昨秋、兵庫を代表する名門・東洋大姫路が完全復活を果たした。秋の近畿大会優勝、明治神宮大会4強という実績を引っ提げ、優勝候補の一角として今春のセンバツに挑む。
履正社を2019年夏の甲子園優勝に導いた岡田龍生監督が22年4月に就任。3年で母校を全国屈指のチームに育て上げた。これまでのチームの成長、センバツに向けての課題を岡田監督らの話から解き明かしていく。
投手は甲子園優勝した19年履正社より良い
「最初に引き受ける時も『3年でというのは僕自身としては難しいです』と話していたので、それが3年以内で結果が出たことについて、少しほっとしますね」
インタビューの冒頭で岡田監督はこう語った。「3年で甲子園」とはよく言われるが、岡田監督ほどの名将であっても決して簡単なことではない。それでも選手が指揮官の予想を上回る成長を見せ、近畿の頂点を勝ち取るまでになった。

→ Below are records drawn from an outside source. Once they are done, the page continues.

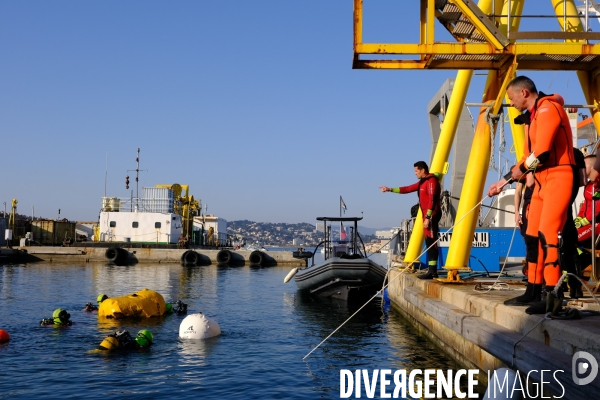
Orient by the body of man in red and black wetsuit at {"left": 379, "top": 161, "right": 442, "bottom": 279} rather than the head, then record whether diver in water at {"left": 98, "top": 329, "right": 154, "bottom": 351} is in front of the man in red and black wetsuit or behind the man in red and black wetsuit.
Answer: in front

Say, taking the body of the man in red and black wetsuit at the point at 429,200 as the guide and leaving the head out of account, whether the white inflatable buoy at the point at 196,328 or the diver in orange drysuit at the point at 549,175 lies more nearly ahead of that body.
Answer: the white inflatable buoy

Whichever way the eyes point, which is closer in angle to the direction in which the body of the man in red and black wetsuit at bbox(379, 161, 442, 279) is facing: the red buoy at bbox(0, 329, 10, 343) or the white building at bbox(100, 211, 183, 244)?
the red buoy

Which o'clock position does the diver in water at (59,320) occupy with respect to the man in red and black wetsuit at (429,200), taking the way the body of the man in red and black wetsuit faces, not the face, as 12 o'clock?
The diver in water is roughly at 12 o'clock from the man in red and black wetsuit.

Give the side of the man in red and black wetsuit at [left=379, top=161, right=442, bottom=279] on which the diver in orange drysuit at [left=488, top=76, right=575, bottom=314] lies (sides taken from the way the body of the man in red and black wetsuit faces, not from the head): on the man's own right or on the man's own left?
on the man's own left

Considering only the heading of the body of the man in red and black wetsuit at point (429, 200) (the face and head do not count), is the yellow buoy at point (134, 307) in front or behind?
in front

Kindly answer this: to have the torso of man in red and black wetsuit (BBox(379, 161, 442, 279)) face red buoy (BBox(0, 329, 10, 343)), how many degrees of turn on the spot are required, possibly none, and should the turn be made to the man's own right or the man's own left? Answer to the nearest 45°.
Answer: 0° — they already face it

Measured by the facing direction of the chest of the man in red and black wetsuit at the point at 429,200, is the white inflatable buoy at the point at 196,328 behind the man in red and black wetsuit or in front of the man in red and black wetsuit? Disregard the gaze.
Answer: in front

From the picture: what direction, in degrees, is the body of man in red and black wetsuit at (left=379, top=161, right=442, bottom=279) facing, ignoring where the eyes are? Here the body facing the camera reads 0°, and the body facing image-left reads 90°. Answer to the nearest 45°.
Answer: approximately 90°
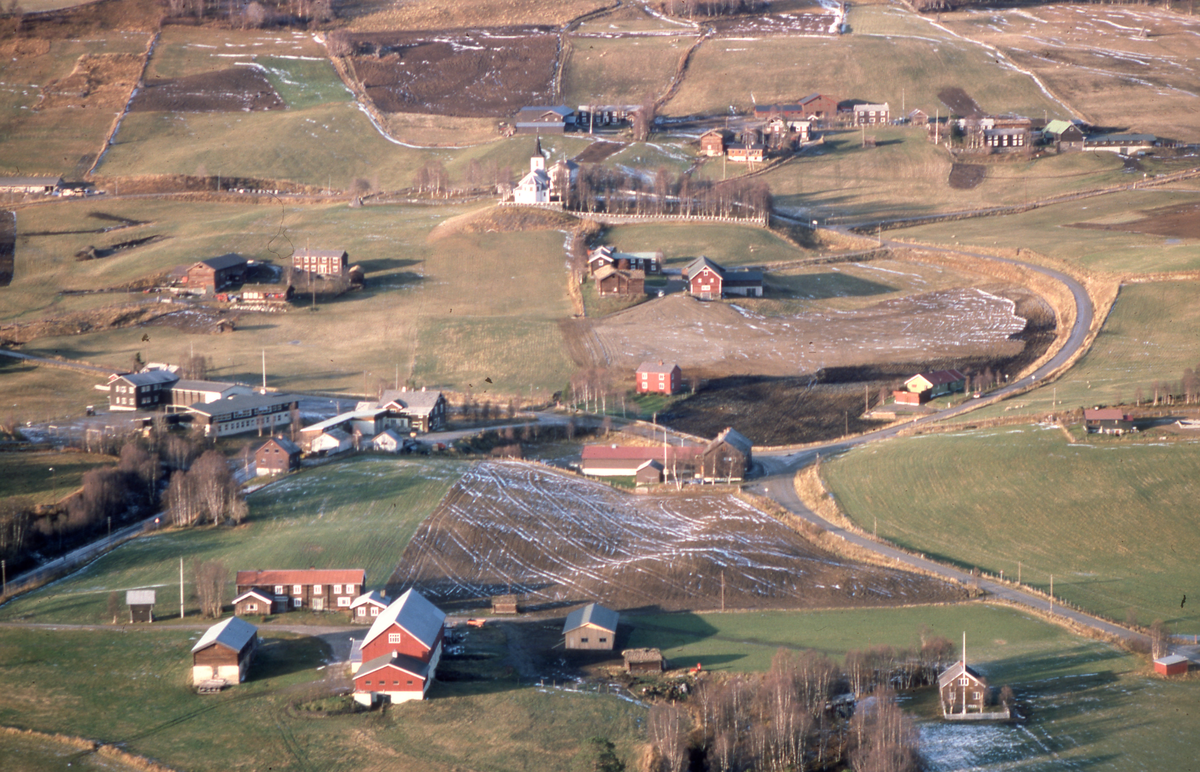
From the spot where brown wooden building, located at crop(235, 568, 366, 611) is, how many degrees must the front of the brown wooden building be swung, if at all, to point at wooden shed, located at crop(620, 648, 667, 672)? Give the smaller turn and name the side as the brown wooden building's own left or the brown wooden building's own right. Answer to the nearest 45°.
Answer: approximately 45° to the brown wooden building's own left

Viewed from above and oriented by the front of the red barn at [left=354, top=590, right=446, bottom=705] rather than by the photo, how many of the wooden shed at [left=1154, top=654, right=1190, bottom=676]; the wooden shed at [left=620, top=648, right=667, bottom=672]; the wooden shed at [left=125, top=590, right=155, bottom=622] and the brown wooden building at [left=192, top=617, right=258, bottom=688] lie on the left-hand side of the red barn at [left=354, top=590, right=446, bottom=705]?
2

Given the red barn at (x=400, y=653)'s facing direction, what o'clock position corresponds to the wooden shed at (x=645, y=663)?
The wooden shed is roughly at 9 o'clock from the red barn.

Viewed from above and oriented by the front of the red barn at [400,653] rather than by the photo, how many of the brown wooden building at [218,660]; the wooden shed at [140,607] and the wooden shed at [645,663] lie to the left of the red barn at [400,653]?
1

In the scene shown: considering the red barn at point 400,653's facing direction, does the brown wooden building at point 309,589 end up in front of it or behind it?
behind

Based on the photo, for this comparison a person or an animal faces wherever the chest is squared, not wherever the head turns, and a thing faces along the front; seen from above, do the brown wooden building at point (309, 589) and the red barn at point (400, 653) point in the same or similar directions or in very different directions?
same or similar directions

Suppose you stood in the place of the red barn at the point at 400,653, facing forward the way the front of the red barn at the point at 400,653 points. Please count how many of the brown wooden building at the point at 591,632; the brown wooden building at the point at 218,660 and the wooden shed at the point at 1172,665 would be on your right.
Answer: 1

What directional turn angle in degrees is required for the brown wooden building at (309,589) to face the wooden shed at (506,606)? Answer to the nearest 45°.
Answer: approximately 90° to its left

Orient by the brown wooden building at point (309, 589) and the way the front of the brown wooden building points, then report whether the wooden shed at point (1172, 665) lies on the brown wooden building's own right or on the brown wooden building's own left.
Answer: on the brown wooden building's own left

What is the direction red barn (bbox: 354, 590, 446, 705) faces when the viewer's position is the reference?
facing the viewer

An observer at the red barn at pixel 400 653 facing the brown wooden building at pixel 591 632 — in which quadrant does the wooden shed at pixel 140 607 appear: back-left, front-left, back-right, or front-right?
back-left

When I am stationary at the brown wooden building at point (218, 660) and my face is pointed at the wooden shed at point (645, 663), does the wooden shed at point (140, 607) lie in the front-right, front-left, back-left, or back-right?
back-left

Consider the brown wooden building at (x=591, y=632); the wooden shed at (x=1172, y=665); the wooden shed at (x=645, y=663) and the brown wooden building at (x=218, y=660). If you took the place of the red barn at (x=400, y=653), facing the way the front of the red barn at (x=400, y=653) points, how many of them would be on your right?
1

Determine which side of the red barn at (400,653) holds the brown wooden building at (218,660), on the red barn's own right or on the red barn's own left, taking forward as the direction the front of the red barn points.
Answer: on the red barn's own right

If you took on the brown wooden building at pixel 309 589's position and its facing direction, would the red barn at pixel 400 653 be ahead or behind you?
ahead

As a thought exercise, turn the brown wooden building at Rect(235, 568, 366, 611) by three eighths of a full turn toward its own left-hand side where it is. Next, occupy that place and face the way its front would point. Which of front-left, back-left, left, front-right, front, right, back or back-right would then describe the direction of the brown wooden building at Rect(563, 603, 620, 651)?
right

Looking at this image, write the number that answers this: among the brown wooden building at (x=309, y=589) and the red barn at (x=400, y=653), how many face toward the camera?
2

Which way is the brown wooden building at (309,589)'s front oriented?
toward the camera
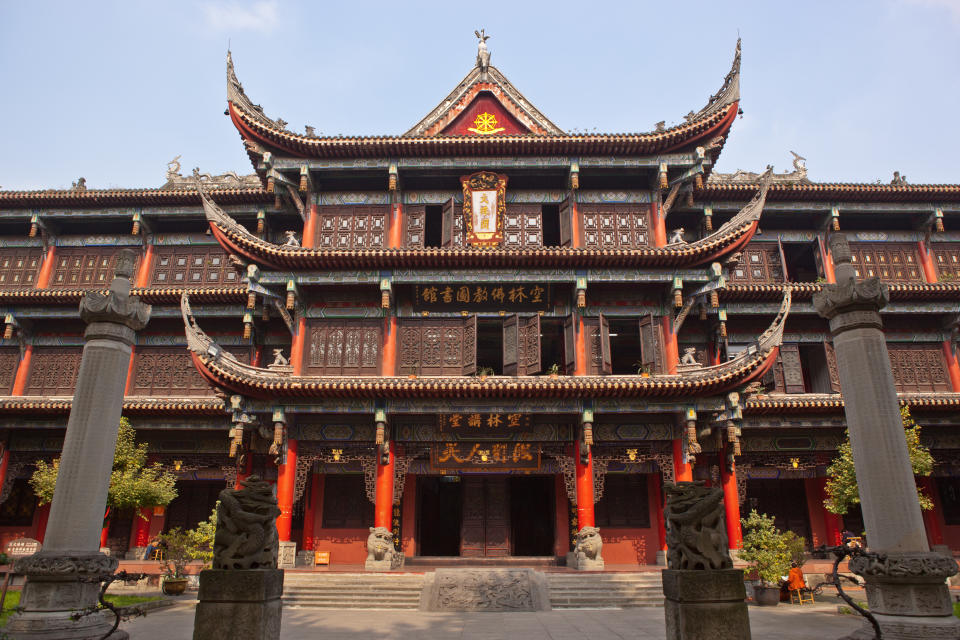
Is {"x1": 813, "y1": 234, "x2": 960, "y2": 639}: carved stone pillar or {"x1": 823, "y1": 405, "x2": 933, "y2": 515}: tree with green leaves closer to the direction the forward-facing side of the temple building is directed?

昨秋に好結果を出せた要因として、岡田監督は「ピッチャーが成長してくれたことです」と語る。県大会では打線が湿る試合も少なくなかったが、投手力の頑張りで優勝を果たした。
エースの阪下 漣(2年)は抜群の制球力を誇り、27回2/3を投げて、わずか1失点。最速142キロ左腕の末永 晄大(2年)は阪下が怪我で出遅れていた序盤戦で主戦として活躍した。
全国制覇をした19年、コロナ禍で甲子園が中止になった20年が履正社史上で最も力のある世代だったと言われているが、「投手は今の方が良いかもしれない」と岡田監督は評価している。
19年は清水 大成(東邦ガス)と岩崎 峻典(ソフトバンク)の二枚看板、20年は岩崎に内 星龍(楽天)、田上 奏大(ソフトバンク)などがいる充実した投手陣だった。「清水と岩崎は甲子園に行ってから良くなりました。2人が継投で良く投げてくれたと思いますけど、そういう状況にまだ、ピッチャー陣がどれだけそういう舞台で頑張れるのかなというところはありますけどね」と未知数に感じている部分もあるようだ。
状態に問題がなければ、阪下は安心して任せられるだろう。19年の岩崎のように2番手以降の投手から救世主的な活躍を見せる投手が出てくれば、より盤石になるはずだ。